» **Problem statement**:
Transcribe word for word the passage of the Northern Territory text from "This was my" up to and including "name, sweet eh!".
#### Page excerpt ####
I found it very sad to say goodbye to Indonesia, but had to admit, in many ways, it was a welcome change to be back on Australian soil.
I no longer have to struggle communicating with my smattering of Bahasa and google translate, and I took great delight in wandering around Coles drooling over the range of bacon, ham and cheeses, my purse no longer stuffed full of thousands and millions of rupiah, but nice clean crisp waterproof Australian dollars where I could buy lovely red wine and gin by the litre without feeling bankrupt – welcome to Australia!
This was my first time in the Northern Territory, but not for Daryl who has lived here before and wanted to show me around. He hired a car and spent a day giving me a tour of the finest outlets of motor spares the state could offer. Joking aside, we did have a considerable amount of boat maintenance to catch up on and Daryl was in seventh heaven with the retail range available to him having been in Asia for so long. I helped him change the oil in both the engines,
did some tidying up and was rewarded with a tour of the area and lunch and a beer in the “Humpty Doo Hotel” – yes, that is really the name, sweet eh!
This place seemed to hold many fond memories for Daryl, he has clearly spent some special moments here eating crocodile burgers and watching the local Hells Angels gangs meet up and compare bikes. I enjoyed my croc burger and checked out the local talent
My dear “Dive Goddess” friend Sonya asked me “What do you call a sexy man in Darwin” The answer of course is “A Visitor”!! Cheers for that Sonya, think you might be right!
Classy folk in NT
This was dry season in The Northern Territory, and still enjoyable temperatures
Residents of the Northern Territory are often known simply as ‘Territorians’, or more informally as ‘Top Enders’ and ‘Centralians’. Its a tough place in many ways, not somewhere I would choose to make my home, but I was keen to explore the local countryside. The Northern Territory is massive, covering an area of over 1,349,129 square kilometres (five times the size of Great Britain), yet it has a sparse population of 233,300, (less than the population of Wolverhampton!)
The Territory is home to 400 species of birds, 150 mammals, 300 reptiles, 50 frogs, 60 species of freshwater fish and several hundred species of marine fish and of course some of the scariest creatures on this earth
Crocodiles, the most famous of the Territory’s creatures, can be seen in most rivers and billabongs in the Top End or at the wildlife parks around Darwin. There is almost a one-to-one ratio of crocs to humans in the North, a sobering thought as you travel through.
#### Information supplied ####
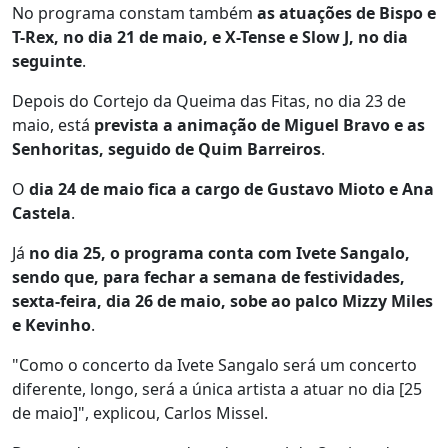
No programa constam também
as atuações de Bispo e
T-Rex, no dia 21 de maio, e X-Tense e Slow J, no dia
seguinte
.
Depois do Cortejo da Queima das Fitas, no dia 23 de
maio, está
prevista a animação de Miguel Bravo e as
Senhoritas, seguido de Quim Barreiros
.
O
dia 24 de maio fica a cargo de Gustavo Mioto e Ana
Castela
.
Já
no dia 25, o programa conta com Ivete Sangalo,
sendo que, para fechar a semana de festividades,
sexta-feira, dia 26 de maio, sobe ao palco Mizzy Miles
e Kevinho
.
"Como o concerto da Ivete Sangalo será um concerto
diferente, longo, será a única artista a atuar no dia [25
de maio]", explicou, Carlos Missel.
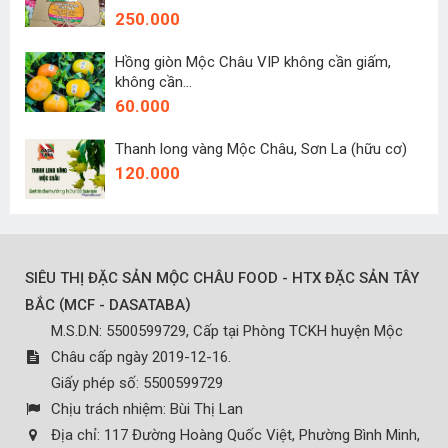
250.000
Hồng giòn Mộc Châu VIP không cần giấm,
không cần...
60.000
Thanh long vàng Mộc Châu, Sơn La (hữu cơ)
120.000
SIÊU THỊ ĐẶC SẢN MỘC CHÂU FOOD - HTX ĐẶC SẢN TÂY
(
)
BẮC
MCF - DASATABA
M.S.D.N: 5500599729, Cấp tại Phòng TCKH huyện Mộc
Châu cấp ngày 2019-12-16.
Giấy phép số: 5500599729
Chịu trách nhiệm:
Bùi Thị Lan
Địa chỉ:
117 Đường Hoàng Quốc Việt, Phường Bình Minh,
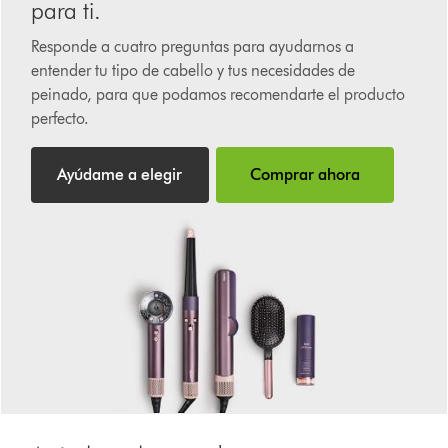
para ti.
Responde a cuatro preguntas para ayudarnos a
entender tu tipo de cabello y tus necesidades de
peinado, para que podamos recomendarte el producto
perfecto.
Ayúdame a elegir
Comprar ahora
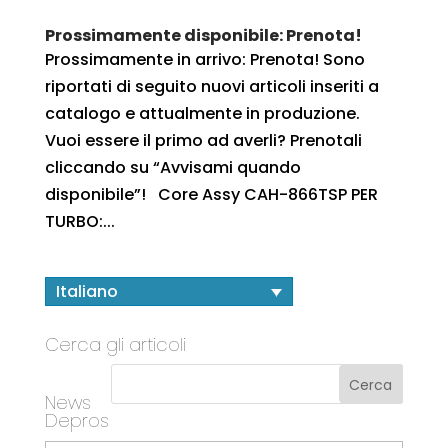
Prossimamente disponibile: Prenota!
Prossimamente in arrivo: Prenota! Sono
riportati di seguito nuovi articoli inseriti a
catalogo e attualmente in produzione.
Vuoi essere il primo ad averli? Prenotali
cliccando su “Avvisami quando
disponibile”! Core Assy CAH-866TSP PER
TURBO:...
Italiano
Cerca gli articoli
News
Depros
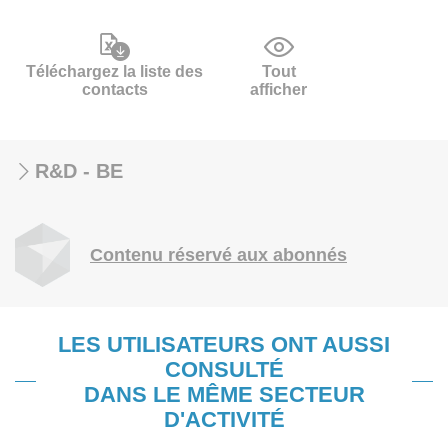
Téléchargez la liste des
Tout
contacts
afficher
R&D - BE
Contenu réservé aux abonnés
LES UTILISATEURS ONT AUSSI
CONSULTÉ
DANS LE MÊME SECTEUR
D'ACTIVITÉ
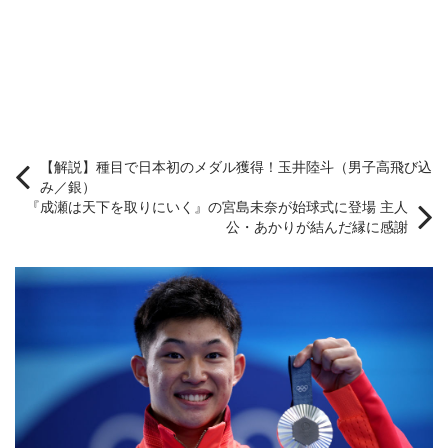
【解説】種目で日本初のメダル獲得！玉井陸斗（男子高飛び込
み／銀）
『成瀬は天下を取りにいく』の宮島未奈が始球式に登場 主人
公・あかりが結んだ縁に感謝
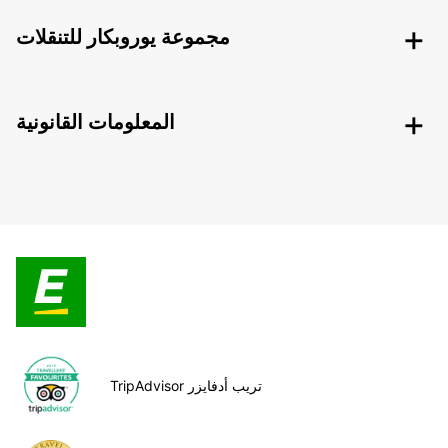
مجموعة يوروبكار للتنقلات
المعلومات القانونية
TripAdvisor تريب أدفايزر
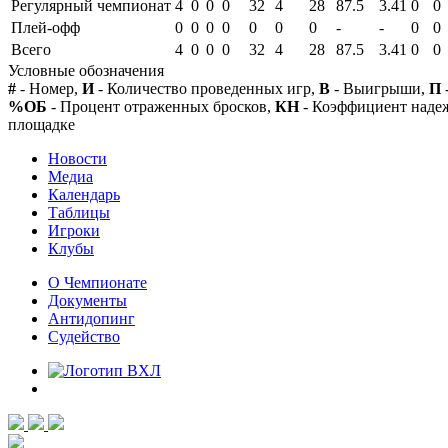
Регулярный чемпионат
4
0
0
0
32
4
28
87.5
3.41
0
0
Плей-офф
0
0
0
0
0
0
0
-
-
0
0
Всего
4
0
0
0
32
4
28
87.5
3.41
0
0
Условные обозначения
#
- Номер,
И
- Количество проведенных игр,
В
- Выигрыши,
П
%ОБ
- Процент отраженных бросков,
КН
- Коэффициент над
площадке
Новости
Медиа
Календарь
Таблицы
Игроки
Клубы
О Чемпионате
Документы
Антидопинг
Судейство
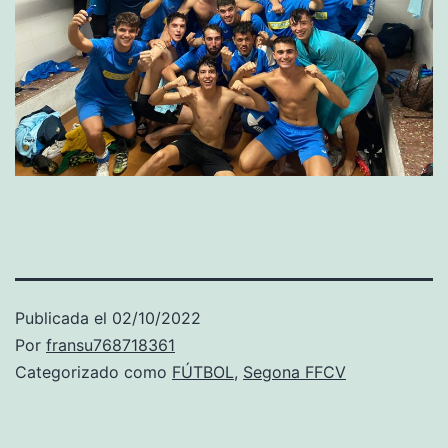
Publicada el
02/10/2022
Por
fransu768718361
Categorizado como
FÚTBOL
,
Segona FFCV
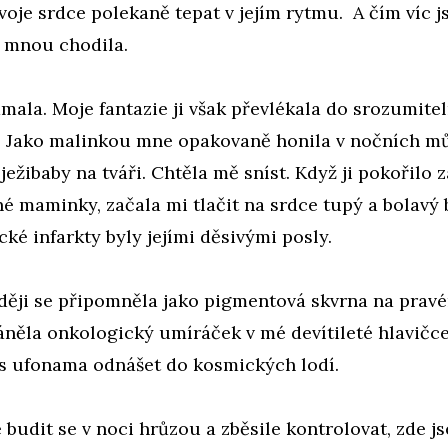
voje srdce polekaně tepat v jejím rytmu. A čím víc js
a mnou chodila.
mala. Moje fantazie ji však převlékala do srozumite
 Jako malinkou mne opakovaně honila v nočních m
ježibaby na tváři. Chtěla mě sníst. Když ji pokořilo 
é maminky, začala mi tlačit na srdce tupý a bolavý 
é infarkty byly jejími děsivými posly.
zději se připomněla jako pigmentová skvrna na prav
áněla onkologický umíráček v mé devítileté hlavičc
 s ufonama odnášet do kosmických lodí.
budit se v noci hrůzou a zběsile kontrolovat, zde j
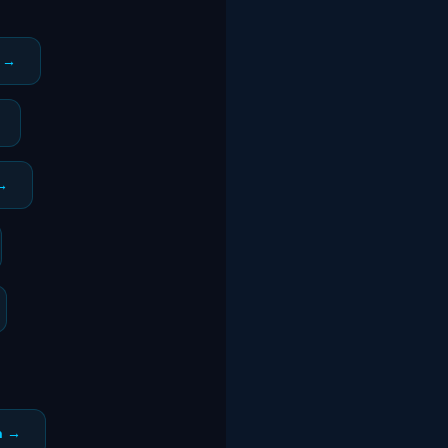
a →
 →
n →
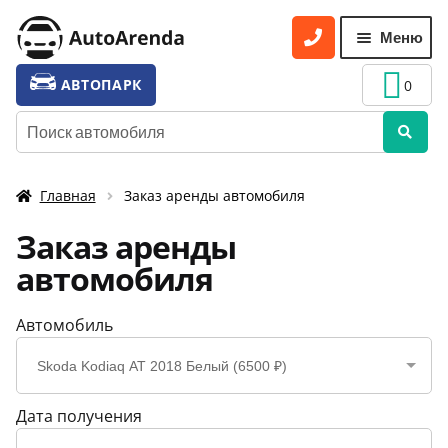
Перейти
Перейти
Меню
к
к
навигации
содержимому
УСЛУГИ
Разве
АВТОПАРК
0
вложе
ТАРИФЫ
Искать:
меню
О НАС
Главная
Заказ аренды автомобиля
УСЛОВИЯ АРЕНДЫ
Заказ аренды
ОТЗЫВЫ
автомобиля
АКЦИИ
Автомобиль
КОНТАКТЫ
Skoda Kodiaq АТ 2018 Белый (6500 ₽)
Дата получения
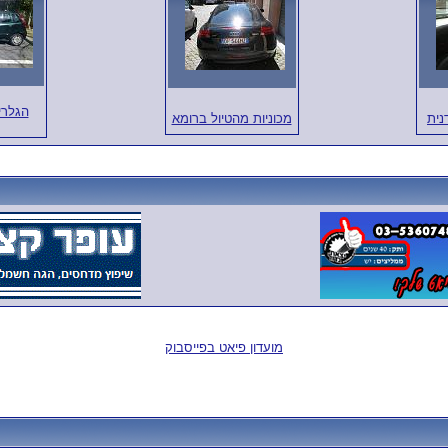
הגלרי
מכוניות מהטיול ברומא
מועדון פיאט בפייסבוק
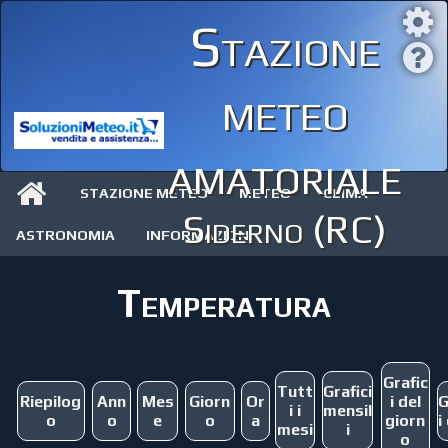
Stazione
meteo
amatoriale
STAZIONE METEO
METEO
CLIMA
Siderno (RC)
ASTRONOMIA
INFORMAZIONI
Temperatura
Grafic
Tutt
Grafici
Riepilog
Ann
Mes
Giorn
Or
i del
G
i i
mensil
o
o
e
o
a
giorn
i
mesi
i
o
####
» **Answer below**:
This was my first time in the Northern Territory, but not for Daryl who has lived here before and wanted to show me around. He hired a car and spent a day giving me a tour of the finest outlets of motor spares the state could offer. Joking aside, we did have a considerable amount of boat maintenance to catch up on and Daryl was in seventh heaven with the retail range available to him having been in Asia for so long. I helped him change the oil in both the engines,
did some tidying up and was rewarded with a tour of the area and lunch and a beer in the “Humpty Doo Hotel” – yes, that is really the name, sweet eh!